理发师悖论 (The Barber’s Paradox)

[pplar]

https://plus.maths.org/content/mathemat ... 0the%20set.

"Do you shave yourself? If not, come in and I'll shave you! I shave anyone who does not shave himself, and noone else."
This seems fair enough, and fairly simple, until, a little later, the following question occurs to you - does the barber shave himself? If he does, then he mustn't, because he doesn't shave men who shave themselves, but then he doesn't, so he must, because he shaves every man who doesn't shave himself... and so on. Both possibilities lead to a contradiction.

This is the Barber's Paradox, discovered by mathematician, philosopher and conscientious objector Bertrand Russell, at the begining of the twentieth century. As stated, it seems simple, and you might think a little thought should show you the way around it. At worst, you can just say "Well, the barber's condition doesn't work! He's just going to have to decide who to shave in some different way." But in fact, restated in terms of so-called "naïve" set theory, the Barber's paradox exposed a huge problem, and changed the entire direction of twentieth century mathematics.

[forecasting]

https://plus.maths.org/content/mathemat ... 0the%20set.

"Do you shave yourself? If not, come in and I'll shave you! I shave anyone who does not shave himself, and noone else."
This seems fair enough, and fairly simple, until, a little later, the following question occurs to you - does the barber shave himself? If he does, then he mustn't, because he doesn't shave men who shave themselves, but then he doesn't, so he must, because he shaves every man who doesn't shave himself... and so on. Both possibilities lead to a contradiction.

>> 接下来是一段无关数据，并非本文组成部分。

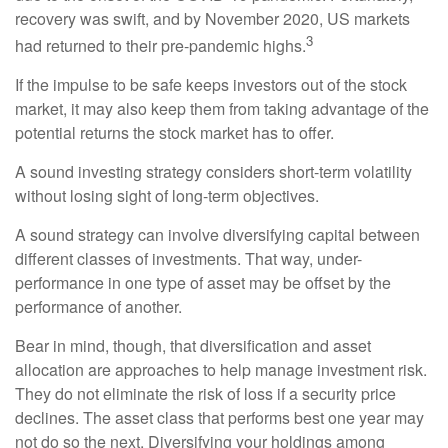
recovery was swift, and by November 2020, US markets
3
had returned to their pre-pandemic highs.
If the impulse to be safe keeps investors out of the stock
market, it may also keep them from taking advantage of the
potential returns the stock market has to offer.
A sound investing strategy considers short-term volatility
without losing sight of long-term objectives.
A sound strategy can involve diversifying capital between
different classes of investments. That way, under-
performance in one type of asset may be offset by the
performance of another.
Bear in mind, though, that diversification and asset
allocation are approaches to help manage investment risk.
They do not eliminate the risk of loss if a security price
declines. The asset class that performs best one year may
not do so the next. Diversifying your holdings among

This is the Barber's Paradox, discovered by mathematician, philosopher and conscientious objector Bertrand Russell, at the begining of the twentieth century. As stated, it seems simple, and you might think a little thought should show you the way around it. At worst, you can just say "Well, the barber's condition doesn't work! He's just going to have to decide who to shave in some different way." But in fact, restated in terms of so-called "naïve" set theory, the Barber's paradox exposed a huge problem, and changed the entire direction of twentieth century mathematics.

没正经学过公理集合论，说这个悖论改变了二十世纪数学的方向，夸大其词了吧。记得公理集合论区别类class和集合set绕过了这个问题。集合论的中心问题还是连续统假设吧，啥时候罗素悖论成了中心？

[pplar]

集合论是抽象数学的基础。

理发师悖论的确给naive集合论开了一个天窗，即，集合的集合的存在性问题。公理集合论由此诞生。

[forecasting]

集合论是抽象数学的基础。

理发师悖论的确给naive集合论开了一个天窗，即，集合的集合的存在性问题。公理集合论由此诞生。

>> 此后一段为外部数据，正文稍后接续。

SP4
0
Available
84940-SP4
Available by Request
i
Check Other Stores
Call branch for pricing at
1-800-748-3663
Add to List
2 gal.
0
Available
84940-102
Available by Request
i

你学过公理集合论吗？我没正经学过，咋感觉你这些话怪怪的？

[pplar]

你学过公理集合论吗？我没正经学过，咋感觉你这些话怪怪的？

我知道一点点ZFC。事实上，只有极少数研究集合论公理体系的数学工作者，才会去真正学习这些乏味无趣的东西

[forecasting]

我知道一点点ZFC。事实上，只有极少数研究集合论公理体系的数学工作者，才会去真正学习这些乏味无趣的东西

没入门罢了，倒不觉得乏味无趣，就是觉得用到的可能性太小，只有理论趣味，所以不肯学。比如力迫法，比如大基数。
这是数理逻辑四个方向（证明论，模型论，递归论，集合论）之一。数理逻辑专业大概要具备基本的知识。

[pplar]

没入门罢了，倒不觉得乏味无趣，就是觉得用到的可能性太小，只有理论趣味，所以不肯学。比如力迫法，比如大基数。
这是数理逻辑四个方向（证明论，模型论，递归论，集合论）之一。数理逻辑专业大概要具备基本的知识。

你说对了，数理逻辑。

我是改行学习理论计算机科学时去学了些皮毛。